YhaJ promotes activation of the fimS element by binding exclusively in the OFF orientation. (A) Schematic depiction of the phase-variable fimS element, containing an invertible promoter, in the ON orientation. EMSA analysis showing that YhaJ does not bind UPEC fimS in the ON orientation. (B) Schematic depiction of fimS in the OFF orientation. EMSAs demonstrating YhaJ binding over increasing concentrations to both UPEC and EHEC exclusively in the OFF orientation (Bottom). Excess unlabeled probe was added as a competitor to demonstrate binding specificity. Positions of primers used to amplify EMSA probes are indicated in blue. (C) DNaseI footprinting analysis of YhaJ bound to fimS. The protected region is indicated in red with the corresponding YhaJ/LTTR sequence motif indicated. The asterisks denote canonical hypersensitive sites flanking the protected region. (D) T1F phase-switching assay used to demonstrate YhaJ-activated inversion of fimS. The fimS locus contains a single HinfI restriction site, and DNA from cultures of WT UPEC, ΔyhaJ, and +pyhaJ was digested with HinfI and analyzed on 2% agarose.
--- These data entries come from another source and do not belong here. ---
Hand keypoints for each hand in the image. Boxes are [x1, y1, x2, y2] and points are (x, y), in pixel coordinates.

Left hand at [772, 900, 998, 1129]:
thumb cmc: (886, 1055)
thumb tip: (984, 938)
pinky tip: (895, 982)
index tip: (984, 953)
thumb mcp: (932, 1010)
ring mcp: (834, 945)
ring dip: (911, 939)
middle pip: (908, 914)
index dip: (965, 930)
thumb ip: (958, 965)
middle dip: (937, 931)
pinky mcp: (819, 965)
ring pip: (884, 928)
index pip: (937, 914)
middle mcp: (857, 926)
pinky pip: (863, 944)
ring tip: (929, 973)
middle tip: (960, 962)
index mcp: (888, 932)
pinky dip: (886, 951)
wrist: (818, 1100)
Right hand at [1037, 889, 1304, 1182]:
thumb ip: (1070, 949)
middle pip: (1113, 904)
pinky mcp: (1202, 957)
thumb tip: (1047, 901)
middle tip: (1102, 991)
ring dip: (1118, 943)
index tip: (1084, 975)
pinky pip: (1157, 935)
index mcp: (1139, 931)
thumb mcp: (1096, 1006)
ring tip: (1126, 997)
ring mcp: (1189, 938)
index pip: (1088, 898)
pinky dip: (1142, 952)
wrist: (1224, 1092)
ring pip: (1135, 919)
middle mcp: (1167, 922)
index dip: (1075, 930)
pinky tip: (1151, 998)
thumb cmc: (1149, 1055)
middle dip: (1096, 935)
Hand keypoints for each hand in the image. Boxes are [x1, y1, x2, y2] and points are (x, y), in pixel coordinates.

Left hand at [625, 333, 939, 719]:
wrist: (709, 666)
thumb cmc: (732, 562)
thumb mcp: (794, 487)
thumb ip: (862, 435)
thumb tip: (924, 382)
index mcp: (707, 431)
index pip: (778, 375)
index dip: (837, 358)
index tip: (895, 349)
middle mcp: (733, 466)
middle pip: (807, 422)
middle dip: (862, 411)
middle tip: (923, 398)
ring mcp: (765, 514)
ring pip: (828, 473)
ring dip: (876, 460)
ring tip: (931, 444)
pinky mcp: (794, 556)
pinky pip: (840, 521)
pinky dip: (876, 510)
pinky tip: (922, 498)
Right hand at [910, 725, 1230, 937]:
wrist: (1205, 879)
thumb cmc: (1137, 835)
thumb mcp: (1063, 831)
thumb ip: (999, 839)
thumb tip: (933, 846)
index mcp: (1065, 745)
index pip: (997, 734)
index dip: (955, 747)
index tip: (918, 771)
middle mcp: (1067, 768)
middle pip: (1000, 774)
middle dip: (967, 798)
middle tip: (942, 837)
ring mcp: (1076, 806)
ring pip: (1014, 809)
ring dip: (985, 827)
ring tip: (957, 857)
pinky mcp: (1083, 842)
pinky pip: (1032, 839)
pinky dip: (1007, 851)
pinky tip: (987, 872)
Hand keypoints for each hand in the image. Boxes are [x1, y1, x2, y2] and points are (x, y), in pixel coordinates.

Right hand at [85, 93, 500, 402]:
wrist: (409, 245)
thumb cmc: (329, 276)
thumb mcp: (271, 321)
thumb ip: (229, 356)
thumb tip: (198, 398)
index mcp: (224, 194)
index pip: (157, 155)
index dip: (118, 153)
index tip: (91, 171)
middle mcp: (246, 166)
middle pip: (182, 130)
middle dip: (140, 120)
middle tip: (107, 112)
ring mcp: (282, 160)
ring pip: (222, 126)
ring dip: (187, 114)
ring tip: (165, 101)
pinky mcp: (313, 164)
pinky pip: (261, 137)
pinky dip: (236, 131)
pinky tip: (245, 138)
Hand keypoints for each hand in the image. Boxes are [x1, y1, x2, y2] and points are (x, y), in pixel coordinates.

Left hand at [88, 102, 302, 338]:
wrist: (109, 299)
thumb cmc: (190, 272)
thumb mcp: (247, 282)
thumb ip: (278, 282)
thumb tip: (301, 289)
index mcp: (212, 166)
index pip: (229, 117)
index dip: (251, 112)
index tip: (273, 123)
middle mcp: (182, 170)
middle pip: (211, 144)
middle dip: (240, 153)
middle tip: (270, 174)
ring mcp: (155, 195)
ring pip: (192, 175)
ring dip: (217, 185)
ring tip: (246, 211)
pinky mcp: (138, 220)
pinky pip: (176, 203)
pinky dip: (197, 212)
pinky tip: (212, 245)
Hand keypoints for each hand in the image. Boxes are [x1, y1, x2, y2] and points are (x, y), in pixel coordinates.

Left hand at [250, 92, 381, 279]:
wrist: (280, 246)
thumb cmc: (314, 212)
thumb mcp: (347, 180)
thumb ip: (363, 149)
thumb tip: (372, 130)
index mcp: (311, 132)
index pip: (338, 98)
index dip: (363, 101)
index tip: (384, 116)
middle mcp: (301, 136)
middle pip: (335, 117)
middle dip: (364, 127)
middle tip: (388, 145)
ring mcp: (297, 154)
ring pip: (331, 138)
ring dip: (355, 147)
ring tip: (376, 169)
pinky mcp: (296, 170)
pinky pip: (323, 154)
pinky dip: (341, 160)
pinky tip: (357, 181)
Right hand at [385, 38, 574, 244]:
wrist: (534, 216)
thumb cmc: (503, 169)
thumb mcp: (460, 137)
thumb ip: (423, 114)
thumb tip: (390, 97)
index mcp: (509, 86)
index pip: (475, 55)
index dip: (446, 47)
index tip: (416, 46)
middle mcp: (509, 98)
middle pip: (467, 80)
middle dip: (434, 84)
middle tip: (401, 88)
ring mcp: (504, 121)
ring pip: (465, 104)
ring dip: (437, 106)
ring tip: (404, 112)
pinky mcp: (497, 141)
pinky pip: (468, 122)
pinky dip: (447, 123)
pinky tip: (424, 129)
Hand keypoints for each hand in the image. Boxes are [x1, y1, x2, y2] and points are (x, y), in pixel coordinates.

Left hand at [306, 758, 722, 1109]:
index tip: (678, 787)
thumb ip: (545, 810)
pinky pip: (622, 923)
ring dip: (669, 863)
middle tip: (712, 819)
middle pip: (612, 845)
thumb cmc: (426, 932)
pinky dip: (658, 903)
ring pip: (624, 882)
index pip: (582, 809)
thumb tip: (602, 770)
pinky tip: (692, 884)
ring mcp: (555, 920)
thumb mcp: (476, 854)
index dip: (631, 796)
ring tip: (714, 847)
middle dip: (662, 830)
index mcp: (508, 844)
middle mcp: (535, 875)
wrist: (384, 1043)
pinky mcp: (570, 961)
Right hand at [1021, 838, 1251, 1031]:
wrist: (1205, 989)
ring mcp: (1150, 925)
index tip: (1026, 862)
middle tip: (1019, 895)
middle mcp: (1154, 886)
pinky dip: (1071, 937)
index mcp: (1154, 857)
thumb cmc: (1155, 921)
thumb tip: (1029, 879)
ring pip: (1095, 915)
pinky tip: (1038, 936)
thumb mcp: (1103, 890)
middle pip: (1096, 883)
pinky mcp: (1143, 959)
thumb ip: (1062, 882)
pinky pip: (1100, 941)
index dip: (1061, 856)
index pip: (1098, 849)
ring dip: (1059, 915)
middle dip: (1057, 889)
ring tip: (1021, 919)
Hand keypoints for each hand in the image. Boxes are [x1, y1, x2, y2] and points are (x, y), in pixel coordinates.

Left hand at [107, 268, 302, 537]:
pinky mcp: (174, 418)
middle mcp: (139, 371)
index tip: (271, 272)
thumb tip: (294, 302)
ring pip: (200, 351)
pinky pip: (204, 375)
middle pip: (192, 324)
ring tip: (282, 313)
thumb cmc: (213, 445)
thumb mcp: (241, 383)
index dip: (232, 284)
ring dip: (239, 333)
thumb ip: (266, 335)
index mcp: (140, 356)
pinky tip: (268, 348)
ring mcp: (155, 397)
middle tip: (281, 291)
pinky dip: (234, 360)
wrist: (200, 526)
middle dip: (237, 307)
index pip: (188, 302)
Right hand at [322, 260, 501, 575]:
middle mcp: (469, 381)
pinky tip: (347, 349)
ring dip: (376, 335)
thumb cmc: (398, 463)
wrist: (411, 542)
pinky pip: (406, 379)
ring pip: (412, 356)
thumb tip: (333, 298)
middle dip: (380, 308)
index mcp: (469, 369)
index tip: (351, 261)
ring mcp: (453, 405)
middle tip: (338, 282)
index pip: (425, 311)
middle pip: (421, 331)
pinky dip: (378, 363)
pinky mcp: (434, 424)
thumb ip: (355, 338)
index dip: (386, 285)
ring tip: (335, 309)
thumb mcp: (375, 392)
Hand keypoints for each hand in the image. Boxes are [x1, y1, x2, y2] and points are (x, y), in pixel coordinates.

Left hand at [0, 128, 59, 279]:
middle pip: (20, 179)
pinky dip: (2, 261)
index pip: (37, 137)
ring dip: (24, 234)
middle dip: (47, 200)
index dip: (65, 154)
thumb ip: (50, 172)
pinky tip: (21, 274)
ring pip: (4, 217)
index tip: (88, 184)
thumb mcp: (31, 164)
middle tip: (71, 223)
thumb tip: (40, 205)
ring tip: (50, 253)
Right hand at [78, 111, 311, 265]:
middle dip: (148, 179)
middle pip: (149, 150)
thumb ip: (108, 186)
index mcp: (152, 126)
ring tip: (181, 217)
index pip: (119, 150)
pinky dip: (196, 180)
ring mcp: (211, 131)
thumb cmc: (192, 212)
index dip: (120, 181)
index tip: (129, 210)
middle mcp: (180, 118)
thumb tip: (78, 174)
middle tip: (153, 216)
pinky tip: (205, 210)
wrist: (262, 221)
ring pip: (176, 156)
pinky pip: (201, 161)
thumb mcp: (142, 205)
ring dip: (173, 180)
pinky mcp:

The banding pattern indicates the abundance of the population expressing T1F ON (red) or OFF (gray). WT EHEC which harbors a locked-OFF fimS was used as a control. (E) Quantification of T1F phase-switching assays illustrates the relative percentage of the population expressing fimS ON or OFF. Data represent the mean of 4 biological replicates ±SD.